Encounter with the West.

The first theme brings us back to the Kievan metropolitanate, which in the fourteenth century had remained outside the borders of Muscovite Orthodoxy, just as the Russian lands began to be gathered around Moscow. This division of the Russian Church into two metropolitanates may be explained in the first place by the rivalry between Moscow and Lithuania for a central position in pulling the state together. In the fourteenth century Lithuania was in fact a Russian land and had claims as good as Moscow’s to draw together the appanages. Hence the Lithuanian princes strove to acquire their own metropolitan, who would be independent of Moscow, and by the fifteenth century they were successful. Even earlier, through the marriage of Yagailo to Jadwiga of Poland in 1386, the Lithuanian kingdom was at first in personal union with Poland, and later, after the last upsurge of Lithuanian independence under Vitovt (1398), in political union. After the middle of the fifteenth century the southwest metropolitanate was under the authority of Roman Catholic kings and in direct contact, first with Catholicism and later with Protestantism — that is, under the constant and very strong impact of alien forms of faith. That bitter struggle cannot be described here; it is difficult to imagine anything more remote from genuine unity of the Church than the campaigns — conducted by fire and sword, and with falsehood and violence — that broke the spirit of the people and poisoned Christianity with hatred, all in the name of unia, or unification! The union of Brest-Litovsk of 1596, which started a period of bloody persecution of Orthodoxy in Galicia, Lithuania, and Volynia, was a fitting end to the Byzantine “unions,” with the sole distinction that the latter, thanks to the Turkish yoke, proved ephemeral whereas Brest-Litovsk poisoned the southwestern Slavs with hatred, divisions, and discord for many centuries to come. Real persecutions of Orthodoxy have flared up here even in the twentieth century.

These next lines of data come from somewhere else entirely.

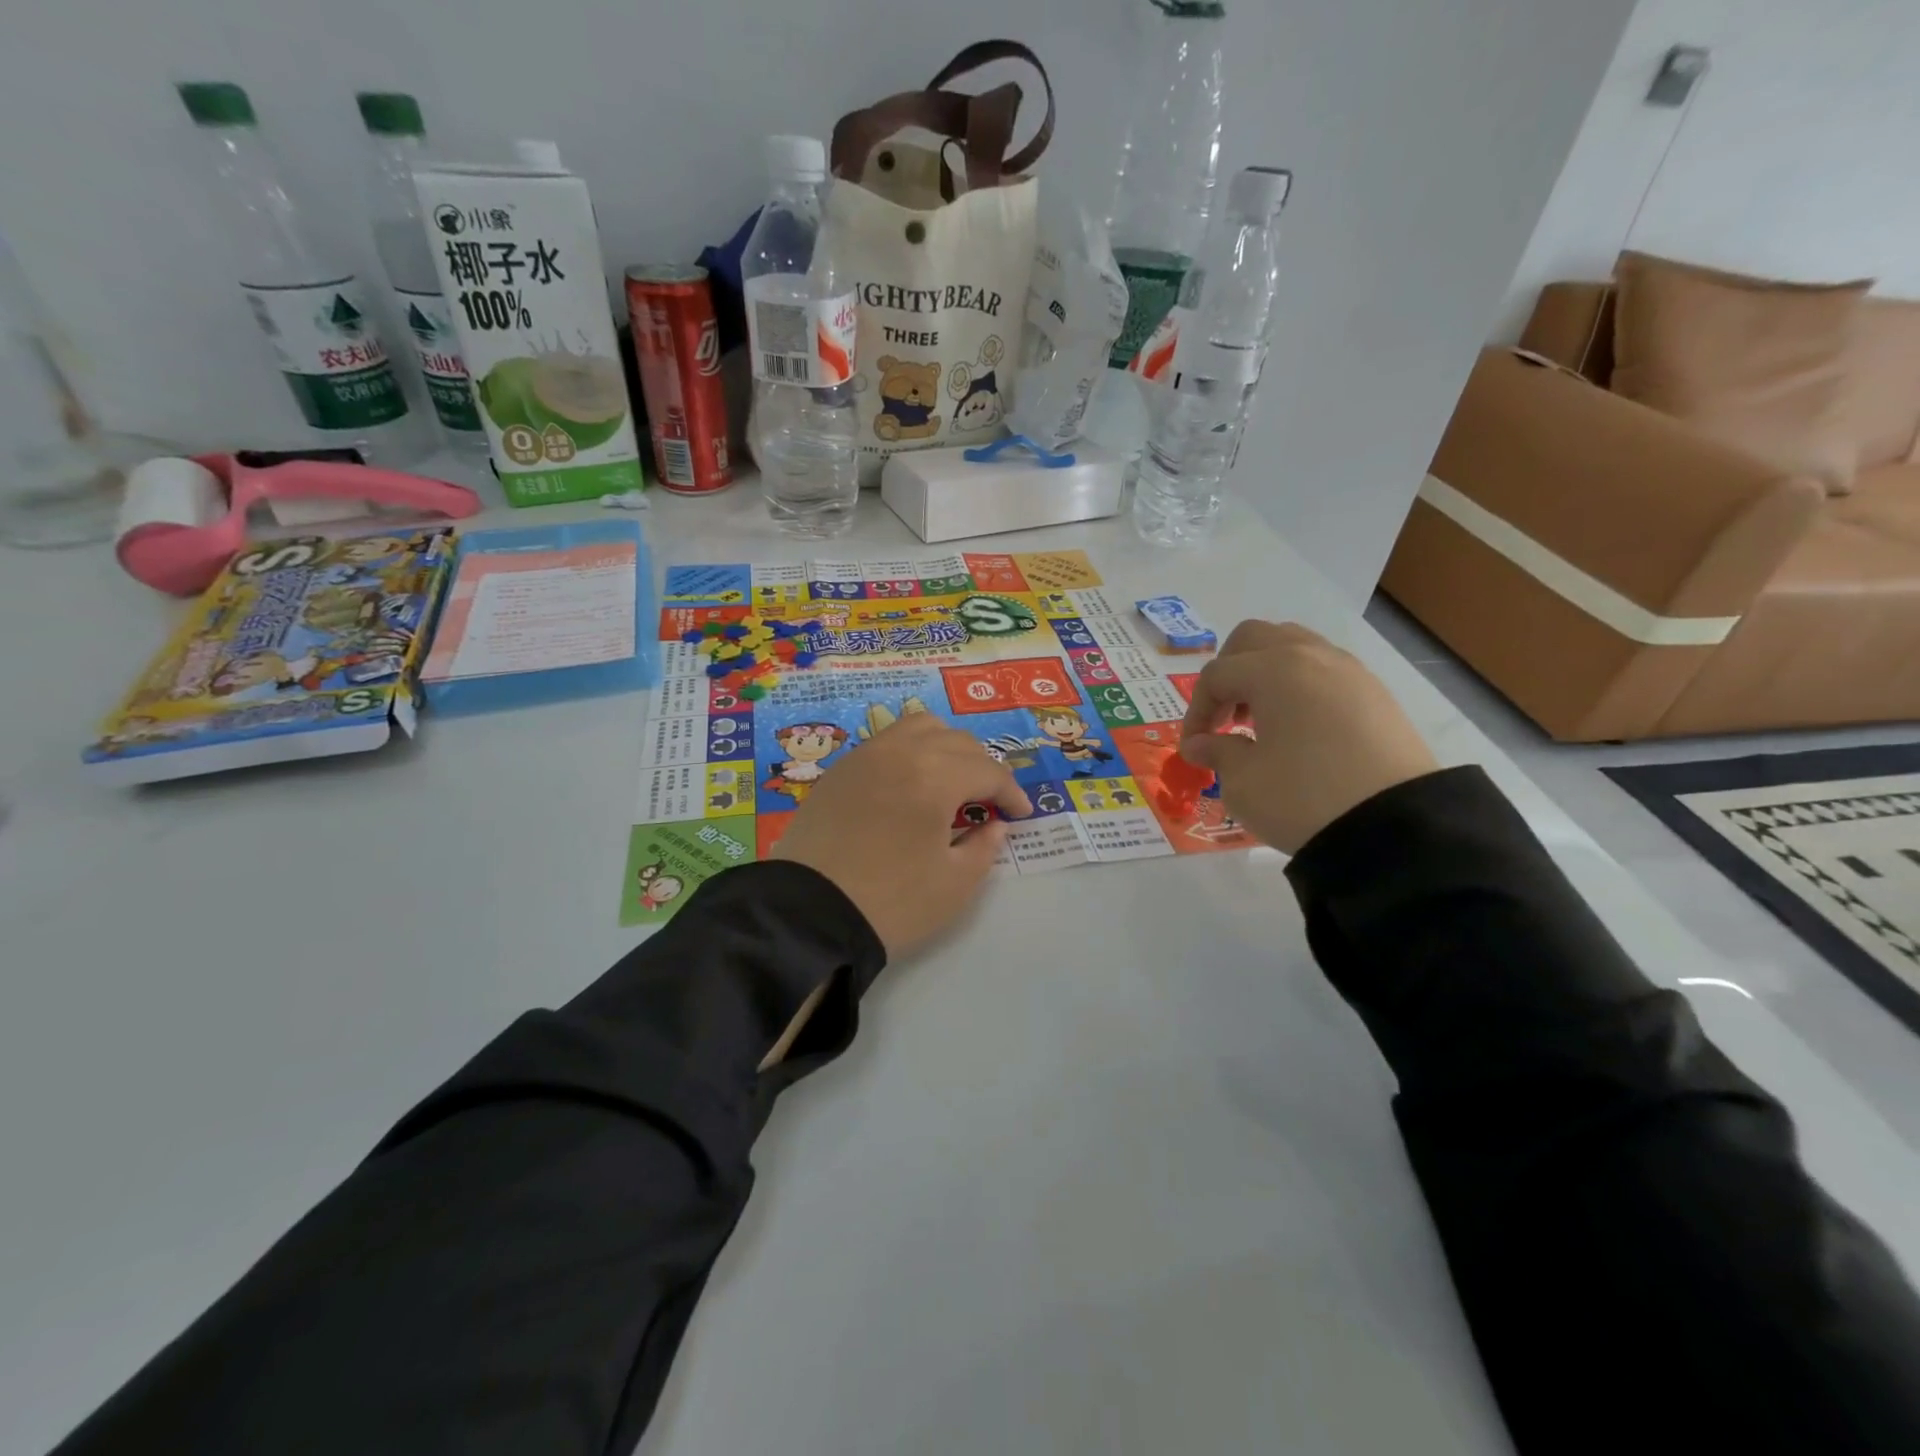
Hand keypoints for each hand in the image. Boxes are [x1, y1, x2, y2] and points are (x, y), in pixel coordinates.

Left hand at [773, 713, 1031, 956]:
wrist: (807, 916)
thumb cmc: (890, 903)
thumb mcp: (954, 885)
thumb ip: (984, 847)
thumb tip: (995, 825)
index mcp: (934, 776)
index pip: (987, 771)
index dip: (1011, 792)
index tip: (1021, 814)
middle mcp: (901, 752)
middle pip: (957, 742)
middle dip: (982, 768)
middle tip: (989, 801)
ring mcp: (865, 756)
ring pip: (919, 727)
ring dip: (946, 747)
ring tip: (951, 780)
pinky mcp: (840, 769)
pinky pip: (887, 741)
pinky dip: (911, 751)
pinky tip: (911, 783)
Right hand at [1178, 621, 1437, 853]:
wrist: (1396, 828)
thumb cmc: (1302, 798)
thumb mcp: (1243, 782)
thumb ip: (1217, 753)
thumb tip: (1200, 744)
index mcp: (1273, 670)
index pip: (1216, 675)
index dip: (1196, 710)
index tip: (1194, 747)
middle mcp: (1311, 657)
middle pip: (1254, 639)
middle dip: (1229, 672)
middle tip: (1224, 716)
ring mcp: (1350, 672)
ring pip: (1294, 646)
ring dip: (1265, 674)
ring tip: (1261, 719)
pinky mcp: (1376, 695)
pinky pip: (1325, 671)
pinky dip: (1300, 687)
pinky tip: (1298, 730)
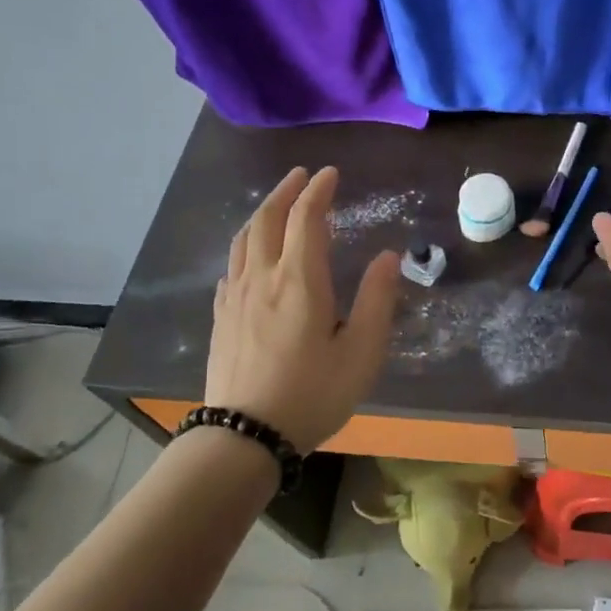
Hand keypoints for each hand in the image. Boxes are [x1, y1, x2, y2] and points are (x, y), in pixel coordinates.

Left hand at [201, 166, 400, 452]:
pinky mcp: (222, 317)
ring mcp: (236, 297)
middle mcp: (263, 278)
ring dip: (263, 212)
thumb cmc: (312, 394)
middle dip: (286, 191)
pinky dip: (246, 244)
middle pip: (268, 219)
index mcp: (300, 281)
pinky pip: (232, 265)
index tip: (331, 174)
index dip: (318, 190)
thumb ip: (377, 300)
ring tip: (277, 204)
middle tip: (302, 175)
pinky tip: (251, 254)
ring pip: (244, 239)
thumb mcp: (361, 352)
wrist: (244, 436)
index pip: (306, 218)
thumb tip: (388, 256)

But this history has another distinguishing mark. When almost all the Orthodox hierarchy at the end of the sixteenth century seemed drawn to union (or rather, that is, to the rights and estates of Polish Catholic bishops), the defense of Orthodoxy was undertaken in the first place by Orthodox intellectuals, and secondly by the people of the Church themselves. Among the followers of the influential Prince Ostrozhsky the first cultural center was formed, a college was founded, and Orthodoxy defended by pen and book. Prince Kurbsky and the first Russian printer, Ivan Fedorov, took refuge in Ostrog, and here the famous Ostrozhsky Bible was printed (1580-81).